Fue el resultado de la disputa entre Dalí y Luis Buñuel con relación a la autoría y realización de “El perro andaluz” (1929), seis años posterior al Manifiesto Surrealista de André Breton (1922). Dalí se reclamaba cuasi autor, coguionista y codirector. Buñuel tomó la película y la proclamó como propia. Sin embargo, por los resultados vistos, ¿Dalí era director? Sí un extraordinario pintor.

Y —hay que decirlo— más extravagante que renovador. Más culterano que ingenioso.

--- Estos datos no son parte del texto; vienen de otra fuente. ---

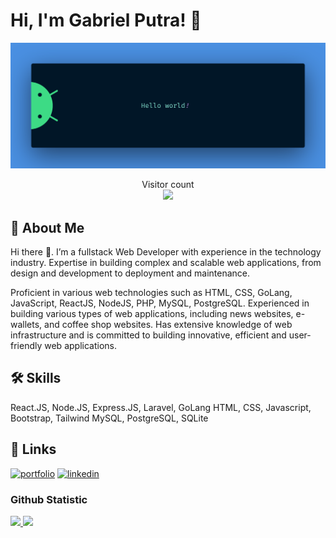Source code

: 
# Hi, I'm Gabriel Putra! 👋

<img src="https://github.com/putragabrielll/putragabrielll/blob/main/resources/banner.png" alt="Hello world">

<p align="center"> 
  Visitor count<br>
  <img src="https://profile-counter.glitch.me/putragabrielll/count.svg" />
</p>

## 🚀 About Me

Hi there 👋. I’m a fullstack Web Developer with experience in the technology industry. Expertise in building complex and scalable web applications, from design and development to deployment and maintenance.

Proficient in various web technologies such as HTML, CSS, GoLang, JavaScript, ReactJS, NodeJS, PHP, MySQL, PostgreSQL. Experienced in building various types of web applications, including news websites, e-wallets, and coffee shop websites. Has extensive knowledge of web infrastructure and is committed to building innovative, efficient and user-friendly web applications.


## 🛠 Skills
React.JS, Node.JS, Express.JS, Laravel, GoLang
HTML, CSS, Javascript, Bootstrap, Tailwind
MySQL, PostgreSQL, SQLite


## 🔗 Links
[![portfolio](https://img.shields.io/badge/my_portfolio-000?style=for-the-badge&logo=ko-fi&logoColor=white)](https://putragabrielll.github.io/)
[![linkedin](https://img.shields.io/badge/linkedin-0A66C2?style=for-the-badge&logo=linkedin&logoColor=white)](https://www.linkedin.com/in/gabriel-putra/)

### Github Statistic
<p align="left">
<a href="https://github.com/putragabrielll">
  <img height="180em" src="https://github-readme-stats-eight-theta.vercel.app/api?username=putragabrielll&show_icons=true&theme=algolia&include_all_commits=true&count_private=true"/>
  <img height="180em" src="https://github-readme-stats-eight-theta.vercel.app/api/top-langs/?username=putragabrielll&layout=compact&langs_count=8&theme=algolia"/>
</a>
</p>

Exactamente lo que criticó acremente al primer poemario de Lorca.

Salvador Dalí reclamaba al poeta que en su versificación latían demasiado los recursos del “canto jondo” español, conminándolo a renovarse aumentando la distancia entre su obra y la tradición.

Eran jóvenes con menos de veinte años. ¡Observad en lo que estaban enfrascados: renovar!

Dalí enunciaba de forma embrionaria el nudo gordiano de su teoría paranoica crítica: estar alerta ente la tradición artística, cerrarle el paso. La graficó como burro podrido que dejó esparcido en muchas piezas. Estaba en esas formas y recursos heredados, manidos.

Tales eran las aspiraciones de esos jóvenes. Porque era el tiempo en que las juventudes aspiraban a fundar, para su honor y gloria. La de su oficio. La de sus naciones. Verdadera heroicidad.

Hoy nos percatemos de la traición de Dalí el “maduro” al ideal surrealista y a su teoría paranoica crítica. Está en su obra “El descubrimiento de América por Cristóbal Colón” (1959). Con esta, cayó arrodillado ante el Renacimiento, Miguel Ángel, la capilla Sixtina y Raphael.

La madurez y la vejez ¿son las corrupciones de la juventud?

Envejecidos jóvenes por dejar de aspirar a construir y a fundar.